Fragmento del texto:
# # # #

Pasaron los años y a Juana la contrató una empresa como limpiadora. Una contrata del Ayuntamiento. Se llevó dieciocho años trabajando ahí: limpiaba la plaza de abastos, el edificio del Ayuntamiento, el casino, el cine, la casa de la cultura. Juana ha limpiado todo Vejer. Un día, se resbaló, se cayó y se rompió el coxis. Estuvo ingresada en el hospital y entre una cosa y la otra, pues ya le dieron la jubilación. Pero como era culo de mal asiento, no dejó de trabajar cuando podía. Por ejemplo, en el bar El Ratito. Hasta con ochenta años se escapaba a echar unas horas, a fregar platos, a escondidas de sus hijas. Que no te hace falta, le decían ellas. Pero no la convencían. A ella le gustaba trabajar, y era muy activa. No podía estar quieta.
En ese ajetreo iban incluidas la atención a las vecinas y la asistencia a misas de difuntos y entierros. Juana siempre ha estado pendiente de la gente, acudía presta a visitar y a ayudar a cualquier vecina que se había puesto enferma. O a la que se ponía de parto. O a la que había parido, para echarle una mano. Cuando se moría alguien en el pueblo, allá que iba también Juana. Aunque no supiese quién había fallecido. Ella acudía y ayudaba a amortajar el difunto. No le daba miedo ninguno.
Tampoco ha dejado de lado a la familia. Hace años, una hermana de Juana se quedó viuda. Era ciega. Juana se hizo cargo de ella, la acogió en su casa y la cuidó. Durante doce años.
Ella también se quedó viuda. Su marido murió con 59 años de edad. Era un hombre que estaba enfermo habitualmente. De ahí que Juana tuviese que luchar tanto para sacar a sus hijos adelante. Allí donde podía ganar un duro, allí acudía ella. Incluso en épocas de escasez, ella conseguía comida para todos. "Yo he pasado mucho...".
Los hijos bromean con ella y le dicen que la van a mandar "a Juan y Medio", a ver si le sale marido. Se niega a ir. "Con lo que yo sufrí con el mío..." Una vez fue a una excursión a Galicia y sí que le salió un novio. El pretendiente le explicó que tenía diez hijos, mucho dinero y unas cuantas casas. No era un mal partido precisamente. Pero Juana lo rechazó, le dio calabazas. Le dijo que ella no quería nada: "Te quedas con todo".

# # # #

Tareas por hacer:
a) Contesta estas preguntas según el relato sobre Juana:
(i) ¿Cuántos años estuvo Juana trabajando para la contrata del Ayuntamiento?
(ii) ¿Durante cuánto tiempo cuidó Juana a su hermana ciega?
(iii) ¿A qué edad murió el marido de Juana?
b) Di si cada frase coincide con el relato sobre Juana. Responde sí o no y cita las palabras del texto que lo deciden:
(i) Juana se rompió el coxis al caerse.
(ii) A Juana le daba miedo amortajar a los difuntos.
(iii) Juana aceptó al novio que conoció en la excursión a Galicia.
c) Retoma el relato sobre Juana y continúalo después de su última frase.

Registros mostrados:

# # # #

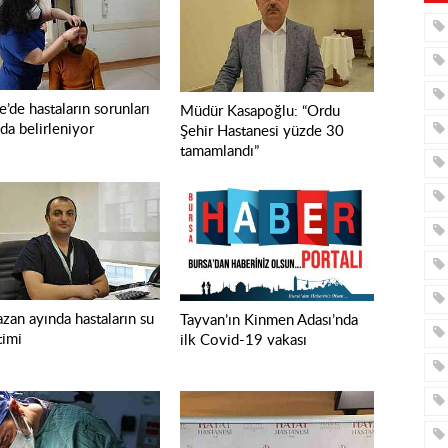
’de hastaların sorunları
Müdür Kasapoğlu: “Ordu
da belirleniyor
Şehir Hastanesi yüzde 30
tamamlandı”
zan ayında hastaların su
Tayvan’ın Kinmen Adası’nda
timi
ilk Covid-19 vakası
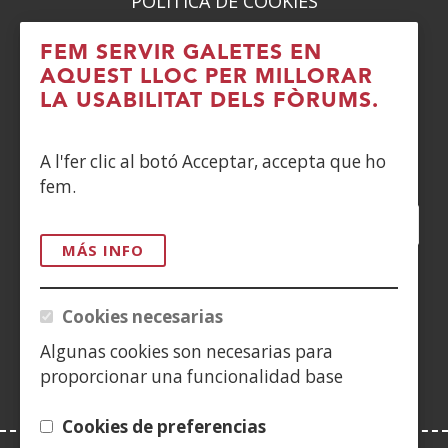
POLÍTICA DE COOKIES
DENUNCIAS
FEM SERVIR GALETES EN
AQUEST LLOC PER MILLORAR
CONTACTO
LA USABILITAT DELS FÒRUMS.
Siguenos en:
A l'fer clic al botó Acceptar, accepta que ho
fem.
Facebook
(Obre
Twitter
(Obre
LinkedIn
(Obre
Instagram
(Obre
Blog
(Obre
Telegra
(Obre
Tik
(Ob
en
en
en
YouTube
(Obre
en
en
en
en
MÁS INFO
una
una
una
en
una
una
una
una
(Obre
finestra
finestra
finestra
una
finestra
finestra
finestra
fine
en
Cookies necesarias
nova)
nova)
nova)
finestra
nova)
nova)
nova)
nov
una
nova)
Algunas cookies son necesarias para
finestra
proporcionar una funcionalidad base
nova)
Cookies de preferencias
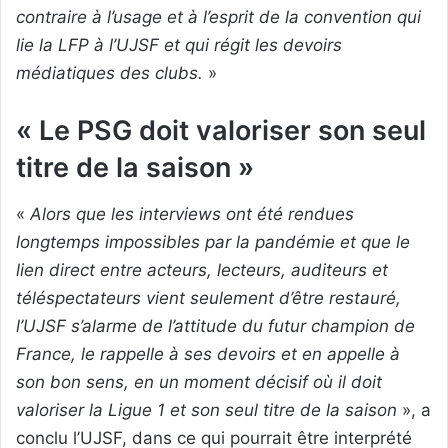
contraire à l’usage et à l’esprit de la convention qui
lie la LFP à l’UJSF et qui régit les devoirs
médiatiques des clubs.
»
« Le PSG doit valoriser son seul
titre de la saison »
«
Alors que les interviews ont été rendues
longtemps impossibles par la pandémie et que le
lien direct entre acteurs, lecteurs, auditeurs et
téléspectateurs vient seulement d’être restauré,
l’UJSF s’alarme de l’attitude du futur champion de
France, le rappelle à ses devoirs et en appelle à
son bon sens, en un moment décisif où il doit
valoriser la Ligue 1 et son seul titre de la saison
», a
conclu l’UJSF, dans ce qui pourrait être interprété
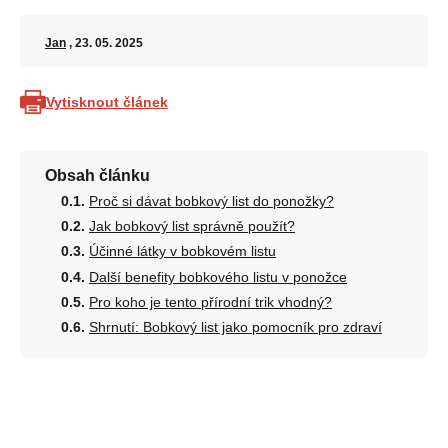
Jan
, 23. 05. 2025
Vytisknout článek
Obsah článku
Proč si dávat bobkový list do ponožky?
Jak bobkový list správně použít?
Účinné látky v bobkovém listu
Další benefity bobkového listu v ponožce
Pro koho je tento přírodní trik vhodný?
Shrnutí: Bobkový list jako pomocník pro zdraví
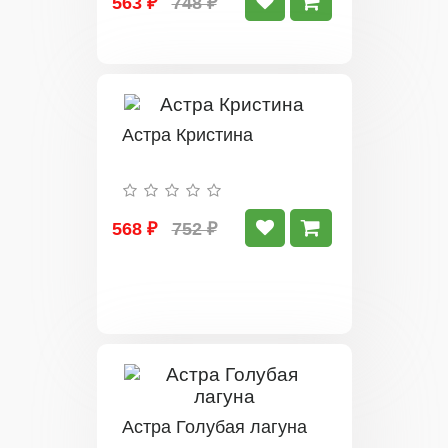
563 ₽
748 ₽
Астра Кристина
568 ₽
752 ₽
Астра Голубая лагуна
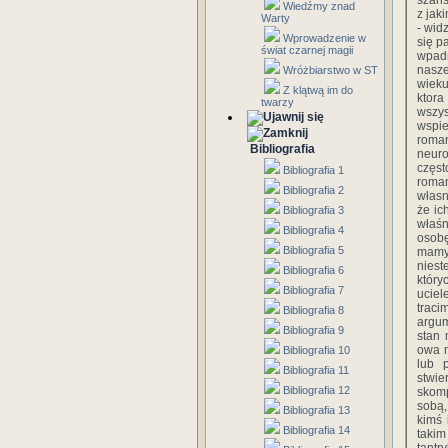
szans
Wiedźmy znad
z jak
Warty
- wid
Wprowadzenie w
się p
świat czarnej magii
wpadn
nasze
Wróżbiarstwo w ST
wieku
Z klątwą im do
ktora
twarzy
wszys
wspi
roma
Bibliografia
neuro
częst
Bibliografia 1
roman
Bibliografia 2
własn
że ic
Bibliografia 3
właśn
Bibliografia 4
osobę
Bibliografia 5
mamy 
niest
Bibliografia 6
któr
Bibliografia 7
uciel
traci
Bibliografia 8
argum
Bibliografia 9
stan 
owa m
Bibliografia 10
lub 
Bibliografia 11
stwi
Bibliografia 12
skomp
sobą,
Bibliografia 13
kimś 
Bibliografia 14
takim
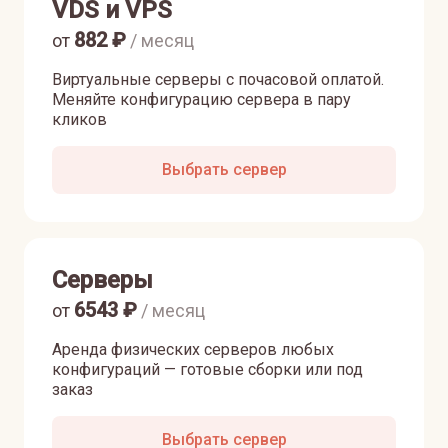
VDS и VPS
882
₽
от
/ месяц
Виртуальные серверы с почасовой оплатой.
Меняйте конфигурацию сервера в пару
кликов
Выбрать сервер
Серверы
6543
₽
от
/ месяц
Аренда физических серверов любых
конфигураций — готовые сборки или под
заказ
Выбрать сервер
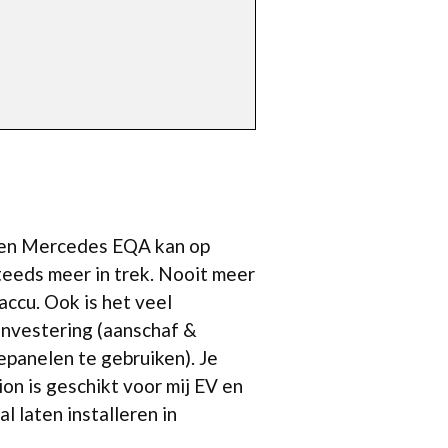
s een Mercedes EQA kan op
teeds meer in trek. Nooit meer
accu. Ook is het veel
investering (aanschaf &
epanelen te gebruiken). Je
on is geschikt voor mij EV en
 laten installeren in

# # # #

Respuestas:
a)
(i) Dieciocho años.
(ii) Doce años.
(iii) A los 59 años.

b)
(i) Sí: "se resbaló, se cayó y se rompió el coxis".
(ii) No: "No le daba miedo ninguno."
(iii) No: "Pero Juana lo rechazó, le dio calabazas."

c)
Tanto trabajo y tanta actividad pueden transmitir una idea equivocada acerca del talante de Juana. Lo cierto es que ella es conocida en Vejer no sólo por su laboriosidad sino porque era la primera que se disfrazaba en Carnaval. Juana la Nieve se ha vestido "de Los Morancos, de la reina de Inglaterra, de la duquesa de Alba". En otra ocasión, Juana se disfrazó de billete de mil pesetas: confeccionó un traje con fotocopias de billetes.
Siempre dispuesta a participar en las celebraciones, queda para la crónica social de Vejer que una vez vistió sus mejores galas y se fue al Ayuntamiento con intención de acompañar a la Corporación a la boda de la hija de los Reyes en Sevilla. Con su pamela y todo. Al fin y al cabo, como anota un hijo, "en el pueblo ha vivido ella como una reina" y no quería perderse el acontecimiento.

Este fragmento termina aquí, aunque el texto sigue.